Guillaume Saint-Jacques carefully placed 200 squirming yellow mealworm larvae into petri dishes in a Montreal lab, each one part of a quiet revolution in sustainable farming. At Université de Montréal, researchers are tackling one of insect farming’s most fragile links—disease vulnerability—by identifying hardier strains of mealworms that could transform a struggling industry. With global interest in insect protein soaring due to its low environmental footprint, the sector has hit a wall: up to 70% of new farms fail within the first few years, often due to uncontrolled outbreaks. The team, led by veterinary professor Marie-Odile Benoit-Biancamano and entomologist Colin Favret, set out to bring science-led stability to a field too often left to trial and error.

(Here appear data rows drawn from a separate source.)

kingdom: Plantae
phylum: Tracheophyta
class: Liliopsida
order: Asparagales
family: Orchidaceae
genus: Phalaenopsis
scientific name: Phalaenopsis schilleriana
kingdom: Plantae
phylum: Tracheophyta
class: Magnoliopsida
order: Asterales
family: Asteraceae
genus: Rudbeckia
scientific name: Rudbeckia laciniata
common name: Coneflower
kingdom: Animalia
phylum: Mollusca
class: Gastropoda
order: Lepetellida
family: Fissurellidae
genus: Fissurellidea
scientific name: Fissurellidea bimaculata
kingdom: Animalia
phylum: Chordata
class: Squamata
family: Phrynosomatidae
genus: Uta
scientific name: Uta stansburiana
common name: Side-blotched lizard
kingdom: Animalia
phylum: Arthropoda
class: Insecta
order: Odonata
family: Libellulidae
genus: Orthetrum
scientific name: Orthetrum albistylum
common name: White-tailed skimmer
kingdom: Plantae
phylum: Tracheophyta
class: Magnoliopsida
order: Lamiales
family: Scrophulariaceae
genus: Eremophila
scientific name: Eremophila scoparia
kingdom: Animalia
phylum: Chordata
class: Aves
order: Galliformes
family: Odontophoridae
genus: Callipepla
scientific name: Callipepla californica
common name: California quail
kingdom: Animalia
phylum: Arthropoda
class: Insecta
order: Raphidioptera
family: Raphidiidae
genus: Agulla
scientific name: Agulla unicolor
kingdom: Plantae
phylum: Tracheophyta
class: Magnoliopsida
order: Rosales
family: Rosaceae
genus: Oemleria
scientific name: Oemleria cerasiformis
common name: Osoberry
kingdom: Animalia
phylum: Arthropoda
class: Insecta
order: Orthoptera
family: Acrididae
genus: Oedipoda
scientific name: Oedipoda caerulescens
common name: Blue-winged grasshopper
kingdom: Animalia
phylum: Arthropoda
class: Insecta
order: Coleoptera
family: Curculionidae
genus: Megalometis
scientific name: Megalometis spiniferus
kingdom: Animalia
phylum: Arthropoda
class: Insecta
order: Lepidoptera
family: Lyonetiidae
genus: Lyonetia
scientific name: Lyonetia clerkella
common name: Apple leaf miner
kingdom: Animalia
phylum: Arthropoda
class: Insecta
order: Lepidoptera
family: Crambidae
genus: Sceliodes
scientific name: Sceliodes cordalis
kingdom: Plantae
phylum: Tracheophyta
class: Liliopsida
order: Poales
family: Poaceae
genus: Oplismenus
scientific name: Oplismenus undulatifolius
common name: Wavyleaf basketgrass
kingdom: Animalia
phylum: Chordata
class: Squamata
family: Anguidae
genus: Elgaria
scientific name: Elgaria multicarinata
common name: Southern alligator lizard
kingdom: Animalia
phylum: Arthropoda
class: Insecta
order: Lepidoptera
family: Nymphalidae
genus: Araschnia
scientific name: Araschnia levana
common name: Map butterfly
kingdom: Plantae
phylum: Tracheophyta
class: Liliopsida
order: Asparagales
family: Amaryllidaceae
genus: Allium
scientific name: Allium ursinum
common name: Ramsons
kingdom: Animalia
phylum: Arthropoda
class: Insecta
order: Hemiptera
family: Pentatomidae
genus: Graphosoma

Insect farming promises a future where organic waste becomes animal feed, where plastic-eating mealworms help clean the planet, and where protein is produced with a fraction of the land and water used in traditional livestock. But without biosecurity, that future remains uncertain. Unlike pig or poultry farms—where airlocks, sanitation protocols, and disease monitoring are standard—many insect farms operate with minimal safeguards. "The risks are similar," Benoit-Biancamano warns. "With intensive production, the health risks increase and the consequences can be devastating."

To find a solution, Saint-Jacques exposed larvae from 10 different strains to Serratia marcescens, a deadly bacterium common in insect facilities. The results were telling: two strains—one from Turkey, one from France—showed significantly higher resistance to infection. While some strains grew fast but died quickly, these resilient lines developed more slowly yet survived longer, suggesting a trade-off between growth speed and disease resistance. The discovery opens the door to selective breeding programs that could produce robust, reliable stocks for farmers. Though the exact mechanisms—whether genetic, microbial, or immune priming—are still under investigation, the implications are clear: better strains mean fewer crashes, fewer losses, and more stable production.

The impact could be transformative, especially in Quebec, where the industry is at a crossroads. With no formal biosecurity guidelines in place, many hopeful entrepreneurs abandon their farms after repeated, unexplained die-offs. This research lays the groundwork for a more professionalized sector, one that borrows from decades of veterinary science to protect tiny but vital livestock. As Benoit-Biancamano puts it, the goal is to "rethink insect farming" with strain selection, health monitoring, and optimized conditions at its core. For an industry hungry for resilience, these unassuming mealworms may be carrying the blueprint for a sustainable future.